On June 20, 2014, the Securities and Exchange Commission (SEC) announced its first enforcement action under the Pay-to-Play Rule, Rule 206(4)-5 of the Investment Advisers Act of 1940 (Advisers Act).[1] The SEC order charges that TL Ventures Inc. (TL Ventures), an investment adviser to venture capital funds, violated the Pay-to-Play Rule by continuing to provide compensatory advisory services to city and state pension funds after a "covered associate"[2] (the SEC did not identify such person or his or her position within the firm) had made campaign contributions to the Mayor of Philadelphia and the Governor of Pennsylvania.

The Pay-to-Play Rule

The Pay-to-Play Rule was adopted by the SEC in 2010 and is a prophylactic rule designed to curtail "pay-to-play" practices by investment advisers seeking to manage state and local government assets.[3] Among other things, the rule prohibits an investment adviser from providing investment advisory services for compensation to a state or local government entity if the investment adviser or any of its covered associates made a political contribution to an elected official or a candidate for such elective office within the preceding two years, and the elective office is in a position to direct or otherwise influence the award of the government entity's investment advisory business. For purposes of the rule, an investment adviser to a pooled investment vehicle in which a government entity invests is treated as though the investment adviser were providing investment advisory services directly to the government entity.

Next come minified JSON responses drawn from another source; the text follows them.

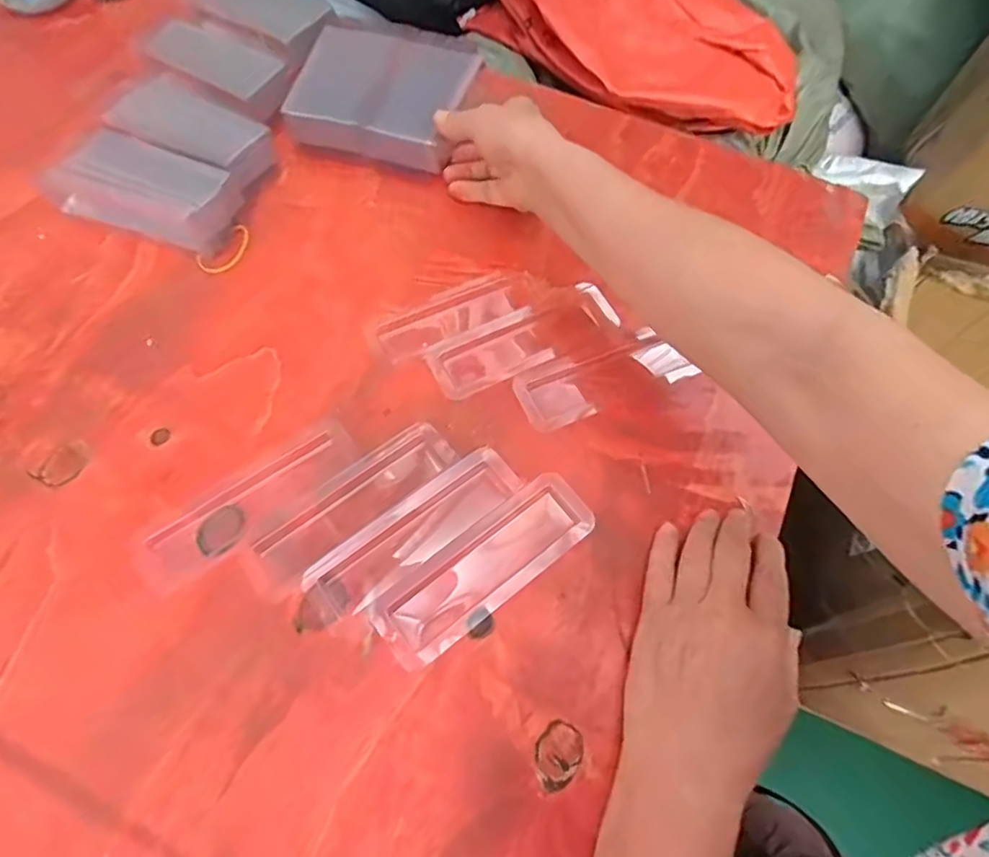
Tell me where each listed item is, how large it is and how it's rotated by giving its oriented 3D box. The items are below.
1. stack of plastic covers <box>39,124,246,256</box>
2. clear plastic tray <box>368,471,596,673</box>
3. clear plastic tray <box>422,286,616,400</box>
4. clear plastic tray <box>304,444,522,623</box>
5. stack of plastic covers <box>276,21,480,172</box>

The two-year "time out" applies to registered investment advisers, exempt reporting advisers, foreign private advisers and other investment advisers required to register under the Advisers Act. Notably, an investment adviser is subject to the two-year "time out" even if it is unaware of a political contribution made by a covered associate. Moreover, the two-year "time out" applies even if the covered associate who made the political contribution has since left the investment adviser or had made the contribution within six months prior to becoming a "covered associate."[4] The Pay-to-Play Rule does not require a showing of actual intent to influence an official. The rule contains exceptions for certain de minimis contributions, permitting an individual to contribute up to $350 per election to a candidate for whom he or she can vote and up to $150 per election to a candidate for whom he or she cannot vote.

The SEC Order

According to the SEC order, TL Ventures advises venture capital funds in which the Pennsylvania State Employees' Retirement System (SERS) and the City of Philadelphia Board of Pensions and Retirement (Philadelphia Retirement Board) have invested since 1999 and 2000, respectively. In 2011, a covered associate of TL Ventures made a $2,500 contribution to the campaign of a candidate for Mayor of Philadelphia and a $2,000 contribution to the Governor of Pennsylvania. Given that the Mayor of Philadelphia and the Governor of Pennsylvania have the authority to appoint board members of the Philadelphia Retirement Board and SERS, respectively, the SEC found that they are officials with the ability to influence the selection of investment advisers by those pension funds. TL Ventures thus violated Rule 206(4)-5 and Section 206(4) of the Advisers Act by continuing to render compensatory investment advisory services to the venture capital funds after the 2011 contributions.

Without admitting or denying any wrongdoing, TL Ventures agreed to be censured and to pay disgorgement of $256,697, prejudgment interest of $3,197 and a civil penalty of $35,000.

Implications

The order against TL Ventures highlights the importance of establishing stringent guidelines on political contributions by an investment adviser and its employees and solicitors. Investment advisers should conduct due diligence on any past contributions prior to onboarding a government entity client and prior to hiring or promoting a new employee or engaging a solicitor. As noted above, an investment adviser can violate Rule 206(4)-5 regardless of whether it has knowledge of a contribution made by a covered associate. Indeed, it is not apparent from the facts presented in the SEC order that TL Ventures was aware of the contributions made by its covered associate in 2011. The order also demonstrates that even a small political contribution can result in a Pay-to-Play Rule violation and trigger SEC enforcement action, so long as its value is above the de minimis thresholds.